HOLT: New York threatens to ballast Indiana exports (full article)
By: David Holt, Vice President of Operations and Business Development, Conexus Indiana
Posted: April 2, 2011
It’s no secret that Indiana’s unmatched interstate access and extensive rail network have earned the state a reputation as the Crossroads of America, but Indiana’s waterborne shipping industry also plays a vital role in the state’s position as a logistics powerhouse.
Indiana ranks 15th nationally in terms of foreign and domestic waterborne shipping, with key ports on the Ohio River and Great Lakes.
However, recently adopted regulations in New York governing the discharge of ballast water-the water cargo ships take on to maintain stability when not fully loaded-threatens to cut off one of Indiana’s key gateways, the Saint Lawrence Seaway.
In 2004, the International Maritime Organization (IMO), the maritime arm of the United Nations that coordinates international shipping policy, crafted an international treaty calling for ballast treatment technology on all vessels operating throughout the world. The world’s shipping industry supports these requirements.

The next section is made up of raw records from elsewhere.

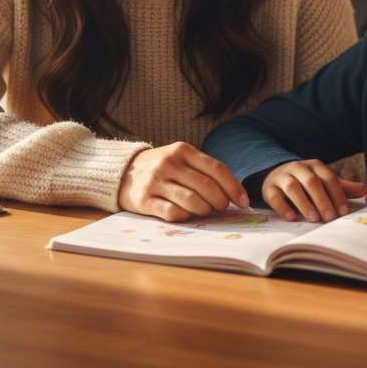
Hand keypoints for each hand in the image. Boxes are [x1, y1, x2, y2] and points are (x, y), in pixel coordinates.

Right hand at [118, 142, 248, 221]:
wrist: (122, 172)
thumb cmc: (161, 168)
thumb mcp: (180, 159)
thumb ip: (202, 170)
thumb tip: (232, 193)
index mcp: (183, 150)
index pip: (216, 168)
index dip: (233, 187)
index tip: (244, 202)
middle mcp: (169, 163)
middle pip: (207, 187)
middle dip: (221, 202)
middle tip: (222, 208)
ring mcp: (156, 181)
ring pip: (193, 201)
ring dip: (205, 210)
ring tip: (205, 211)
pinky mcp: (144, 200)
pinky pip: (174, 213)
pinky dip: (186, 217)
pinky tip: (187, 214)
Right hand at [261, 159, 366, 222]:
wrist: (276, 175)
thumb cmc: (305, 182)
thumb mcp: (323, 182)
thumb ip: (342, 187)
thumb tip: (365, 190)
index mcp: (314, 166)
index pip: (328, 178)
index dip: (337, 194)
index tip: (344, 212)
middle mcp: (298, 168)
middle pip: (311, 182)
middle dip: (322, 200)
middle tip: (330, 218)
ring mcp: (282, 177)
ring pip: (293, 188)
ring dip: (304, 203)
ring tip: (314, 219)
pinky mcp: (269, 188)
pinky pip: (275, 197)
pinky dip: (283, 207)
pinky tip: (291, 217)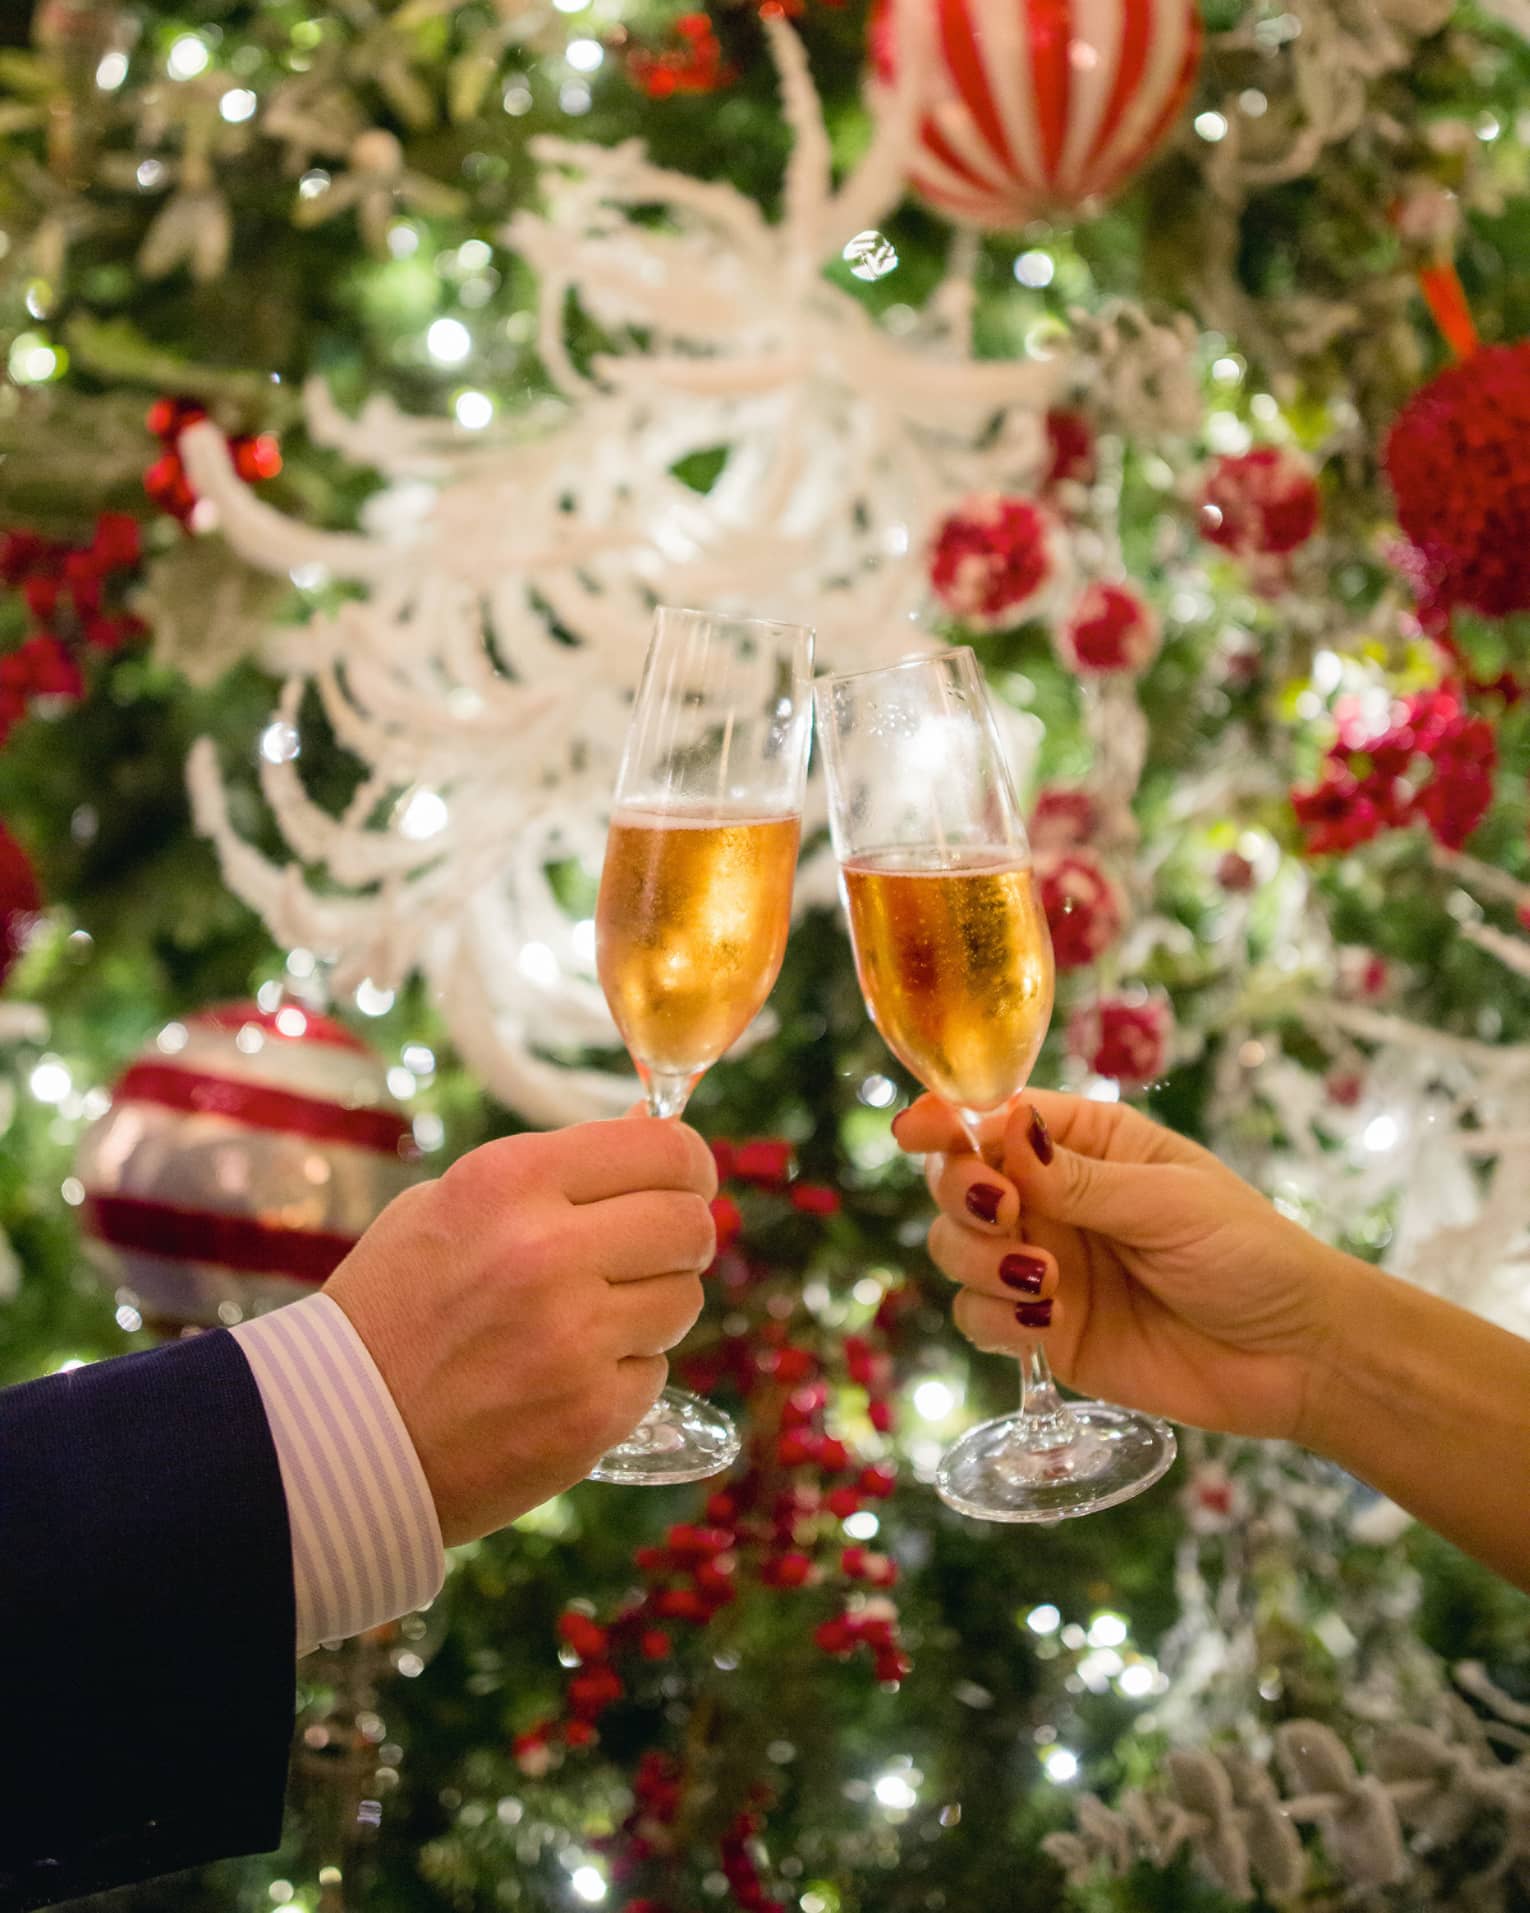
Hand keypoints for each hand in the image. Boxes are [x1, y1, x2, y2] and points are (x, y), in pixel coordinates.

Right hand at [325, 1119, 717, 1544]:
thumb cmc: (393, 1308)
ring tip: (586, 1322)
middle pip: (690, 1222)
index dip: (687, 1163)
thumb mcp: (456, 1206)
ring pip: (684, 1299)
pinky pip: (655, 1372)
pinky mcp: (590, 1413)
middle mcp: (547, 1251)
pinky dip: (623, 1375)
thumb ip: (561, 1168)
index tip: (684, 1179)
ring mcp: (573, 1337)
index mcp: (508, 1181)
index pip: (663, 1147)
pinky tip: (563, 1378)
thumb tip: (654, 1122)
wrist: (336, 1438)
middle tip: (649, 1253)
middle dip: (681, 1235)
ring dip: (653, 1307)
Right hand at [893, 1090, 1357, 1442]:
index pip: (995, 1120)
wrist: (1296, 1357)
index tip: (915, 1132)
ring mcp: (1043, 1266)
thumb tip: (1005, 1129)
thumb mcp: (1170, 1202)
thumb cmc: (1250, 1254)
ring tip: (1045, 1282)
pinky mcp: (1046, 1332)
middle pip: (959, 1182)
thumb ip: (1080, 1178)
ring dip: (978, 1262)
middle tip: (1006, 1216)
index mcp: (1086, 1147)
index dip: (947, 1121)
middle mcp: (1053, 1200)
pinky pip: (979, 1318)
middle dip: (963, 1196)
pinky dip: (997, 1320)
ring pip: (956, 1250)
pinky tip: (1048, 1322)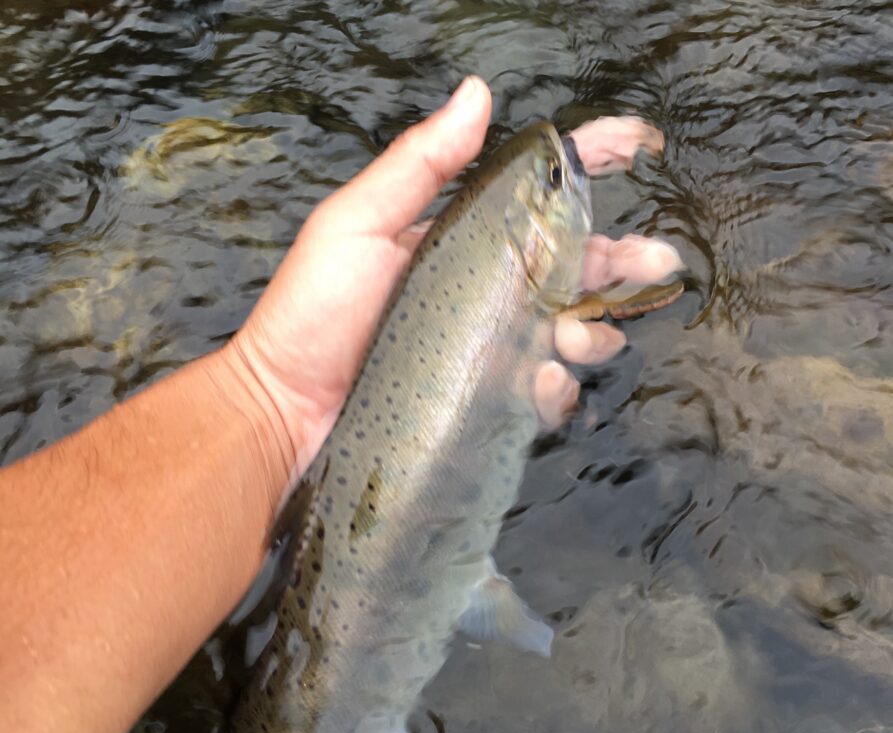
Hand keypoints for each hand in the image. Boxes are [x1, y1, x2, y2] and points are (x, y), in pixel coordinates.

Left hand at [228, 79, 682, 480]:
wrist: (285, 414)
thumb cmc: (309, 317)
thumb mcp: (354, 226)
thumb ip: (418, 166)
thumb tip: (477, 94)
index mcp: (459, 238)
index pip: (535, 192)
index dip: (588, 163)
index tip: (634, 143)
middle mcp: (483, 292)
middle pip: (572, 266)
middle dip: (622, 260)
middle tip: (655, 261)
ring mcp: (486, 351)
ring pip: (571, 332)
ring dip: (595, 330)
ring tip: (578, 337)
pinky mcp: (485, 405)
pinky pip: (542, 395)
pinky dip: (557, 390)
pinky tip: (546, 382)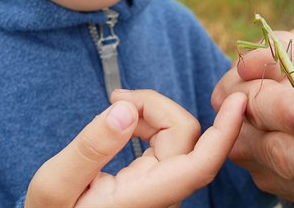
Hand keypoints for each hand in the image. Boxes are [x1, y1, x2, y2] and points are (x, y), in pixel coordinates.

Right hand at [26, 89, 246, 207]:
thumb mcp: (55, 184)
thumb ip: (90, 147)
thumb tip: (125, 109)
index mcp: (145, 197)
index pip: (201, 164)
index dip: (225, 131)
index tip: (239, 101)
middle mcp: (163, 193)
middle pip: (185, 136)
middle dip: (156, 106)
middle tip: (116, 97)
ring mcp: (162, 187)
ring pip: (177, 137)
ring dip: (150, 113)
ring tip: (114, 107)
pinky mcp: (156, 181)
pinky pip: (165, 144)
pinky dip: (147, 124)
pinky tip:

Because Congress failed to enact domestic legislation implementing the IMO agreement, every Great Lakes state, including Indiana, was left to adopt its own ballast water discharge regulations. Indiana, and the other Great Lakes states, adopted regulations mirroring the IMO requirements.
The new regulations passed by the New York Department of Environmental Conservation (NYDEC) require that by Jan. 1, 2013, all vessels operating in New York waters must clean and treat ballast water to a standard 100 times greater than those established by the IMO-meaning discharged ballast water would be cleaner than the tap water in the average American home.